• **SEITENAUSZUG**:
• • • • • • •
Eile, Urteile, Vorurteile.

Die Empörung über die Video-Kampagne ,Besondere Helden‘ ist noch nicht abgeebbt. Öde zuhause herumhängen, so belehren uns diese witzig-sein-sollenden Videos der Bundesregierung, das ist für Jugendliche in Corona-Zeiten das Gebot der Stunde. Mit den Attributen des Stumpfsinns: Chips&Cola.

Die Kampagne sorgt für mehrheitliche Ablehnung, für mehrere zehntausend gesenkte Daumen auf You-Tube. Verletzt, da verhöhnt, sind vor allem Menschen aus der realen Welt, nämlich solche verantwortungsvollen Eltern, die mit der Lethargie ihrer Sprösslinge zu ringen haben. Aber auch alle Jugendlichen, die aus der Quarantäne-Situation das Beste zu machen versuchen.

Da beginnt schon die nächste steuerfinanzierte Offensive. Sie richtet sich nicht primär an Jugendliche, sondern an alle.
• • • • • • •
Einträge aus einer Sammlung
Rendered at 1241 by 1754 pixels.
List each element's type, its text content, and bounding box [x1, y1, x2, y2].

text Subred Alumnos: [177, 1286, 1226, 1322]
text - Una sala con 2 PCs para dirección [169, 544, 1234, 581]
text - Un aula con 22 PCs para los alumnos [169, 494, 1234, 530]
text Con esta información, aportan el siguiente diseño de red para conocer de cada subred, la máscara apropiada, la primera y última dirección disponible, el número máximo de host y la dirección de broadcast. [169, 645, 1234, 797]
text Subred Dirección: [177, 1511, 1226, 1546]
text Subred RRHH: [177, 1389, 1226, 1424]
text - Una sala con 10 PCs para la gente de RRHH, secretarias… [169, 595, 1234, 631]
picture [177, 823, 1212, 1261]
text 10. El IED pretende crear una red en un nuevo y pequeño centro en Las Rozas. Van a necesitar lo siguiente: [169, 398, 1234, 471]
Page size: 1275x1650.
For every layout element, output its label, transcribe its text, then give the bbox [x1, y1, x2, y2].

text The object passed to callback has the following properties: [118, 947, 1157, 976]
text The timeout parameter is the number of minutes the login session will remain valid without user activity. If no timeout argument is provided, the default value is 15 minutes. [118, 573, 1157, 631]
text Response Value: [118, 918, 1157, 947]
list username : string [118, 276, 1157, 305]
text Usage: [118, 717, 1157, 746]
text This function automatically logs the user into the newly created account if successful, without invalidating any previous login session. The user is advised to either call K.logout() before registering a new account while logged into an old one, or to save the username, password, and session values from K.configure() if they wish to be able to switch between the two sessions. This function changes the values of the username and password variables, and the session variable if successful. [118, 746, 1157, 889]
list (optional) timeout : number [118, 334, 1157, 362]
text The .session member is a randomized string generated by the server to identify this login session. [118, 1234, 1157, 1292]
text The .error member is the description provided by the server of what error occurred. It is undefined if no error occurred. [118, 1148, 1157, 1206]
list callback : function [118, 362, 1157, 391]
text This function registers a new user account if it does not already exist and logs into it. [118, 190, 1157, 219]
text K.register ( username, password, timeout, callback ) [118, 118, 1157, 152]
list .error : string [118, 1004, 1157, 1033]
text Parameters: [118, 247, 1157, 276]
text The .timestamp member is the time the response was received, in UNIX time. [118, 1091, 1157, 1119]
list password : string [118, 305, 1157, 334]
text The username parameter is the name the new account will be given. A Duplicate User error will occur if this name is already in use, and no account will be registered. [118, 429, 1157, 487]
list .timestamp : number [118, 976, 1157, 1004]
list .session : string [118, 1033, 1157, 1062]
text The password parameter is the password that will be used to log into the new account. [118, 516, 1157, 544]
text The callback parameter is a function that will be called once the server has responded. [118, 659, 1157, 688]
• • • • • • •
• **AUFGABENSTELLUNG**:
Beantworten Sie anhand des Seitenauszugs über die Video-Kampagne die folgenden Fragen.
1. Wie heißt die Video-Kampagne der Bundesregierung?
2. Welche Attribute des Stumpfsinns werden genannt?
3. An wen richtet sich die nächste steuerfinanzierte Offensive?

• **ERGEBNIS**:
1. Die Kampagne heißt „Besondere Helden“.
2. Genannt werden Chips&Cola.
3. Sie richtet sich nicht primär an Jugendliche, sondern an alle.